1. 30
  1.  

  2. 4

    I’m pondering the exact formulation of the rules given here. In E and its relatives, I/O is never allowed to block, and so “sync” and “async” are misleading descriptors of behavior. In particular, there’s no block_on() semantics, which happens to correspond nicely to the observation in the article that its behavior is neither quite “sync” nor “async”.

    In E, functions are special cases of objects. Objects need not be present in the same heap at the same time, but can be eventual promises for objects which are not yet constructed. Promises are merely transparent forwarders with a basic state machine to manage their referents. We have two ways of invoking objects: Either we can “call” them by delivering a message to them immediately and blocking until answered, or “send” to them by enqueuing a message and building a promise for the answer. If we translate the given rules into forms more amenable to E, we get that:

    1. Every object is on a computer at some time.
    2. The ways of invoking an object depend on where the object is located relative to the invoker.
    3. Sends work for all objects, but calls only work for objects on the same computer at the same time.
    4. Sends are more painful than calls.
    5. Some core I/O functionality returns promises even when called.

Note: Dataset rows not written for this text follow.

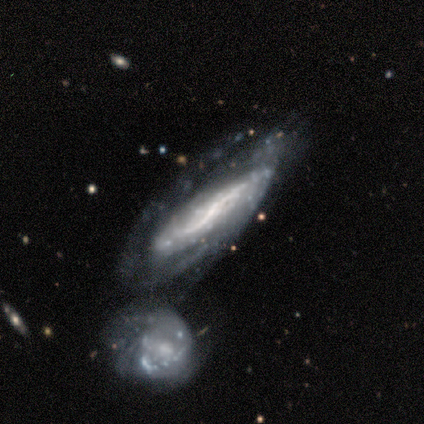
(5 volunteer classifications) Smooth or featured?
  - featured or disk: 100% *
  - smooth: 0%
  - star or artifact: 0%
Edge-on disk?
  - no: 80% *
  - yes: 20%
Bar?
  - strong: 50% * (tied)
  - weak: 50% * (tied)
  - no: 0%
Spiral arms?
  - yes: 100% *
  - no: 0%
Spiral winding?
  - loose: 50% *
  - tight: 25%
  - medium: 25%
Spiral arm count?
  - 2: 100% *
  - 1: 0%
  - 3: 0%
  - 4: 0%
  - more than 4: 0%
  - can't tell: 0%
Bulge size?
  - large: 50% *
  - small: 25%
  - none: 25%
  - dominant: 0%
  - moderate: 0%
Merging?
  - none: 40% * (tied)
  - minor disturbance: 40% * (tied)
  - merger: 20%
  - major disturbance: 0%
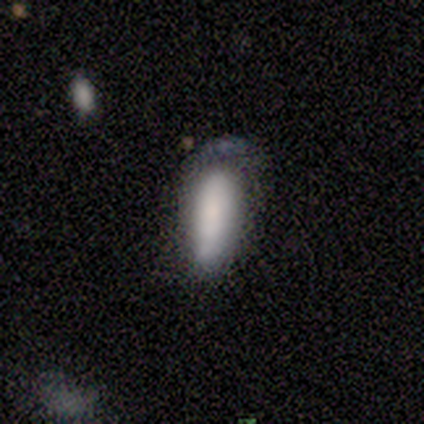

    (4) is falsifiable by syntactic example: An E call looks like function.method(value) and an E send looks like function<-method(value). This is our escape from the otherwise-solid reasoning that the article contains: E doesn’t suspend its I/O monad above its synchronous core behaviors, but requires sends in order to even talk about I/O.

    At the same time, though, we do have a taxonomy of object references, so that instead of saying “blue” or “red”, or “sync” or “async”, we say “near” or “far”: Either objects are here and now, or they’re elsewhere or elsewhen.

    1. 4

      Reading this and some other article before, I’m starting to think, that what itched me badly when I tried to learn some Rust, i.e. the fact that I had trouble hiding some complexity behind APIs, might be a conscious and intended decision by Rust authors/philosophy. Where in Go the ideal as I see it is to focus on a slim and clear API, possibly sacrificing performance a bit if the impact is relatively negligible (case in point: the garbage collector) - Rust would appear to me to go fully meat & bones gore way, much too often for my taste; but I’m starting to realize, this may be exactly the consequence of prioritizing performance and full control as the absolute king - maybe only considered kept in check by security (but that would also explain the nervous tension in the community around the use of “unsafe”). As such, I’m struck with a thought that in Rust, I should probably embrace the gnarliness, and not worry too much about simplicity; I mean it would be still nice to have, and if successfully achieved is probably a demonstration of the ultimate zen-grade mastery of the language, but in day-to-day coding I should probably treat it as a cute accident: give it a short, surprised smile if it shows up, but don’t let its charm succumb me away from the oil and grease of the plumbing, finding another kind of pleasure in the intellectual appreciation that It Will Work Safely And Fast (obviously modulo my ability to chose good algorithms etc.).

      1. 5

        Yes, indeed. In why not Rust there’s a nice example: in a GC language you would have

        struct Foo { bar: Bar }
        

        and the language would insert all the magic needed to make it happen. But it can be done in multiple ways, with different implications for performance, thread safety, and memory management, so Rust makes you chose:

        struct Foo { bar: Bar }
        struct Foo { bar: &Bar }
        struct Foo { bar: &mut Bar }
        struct Foo { bar: Box<Bar> }
        struct Foo { bar: Rc<Bar> }
        struct Foo { bar: Arc<Bar> }
        
      2. 1

        This one doesn’t correspond to a rule from the original article because JavaScript doesn’t support blocking sync functions.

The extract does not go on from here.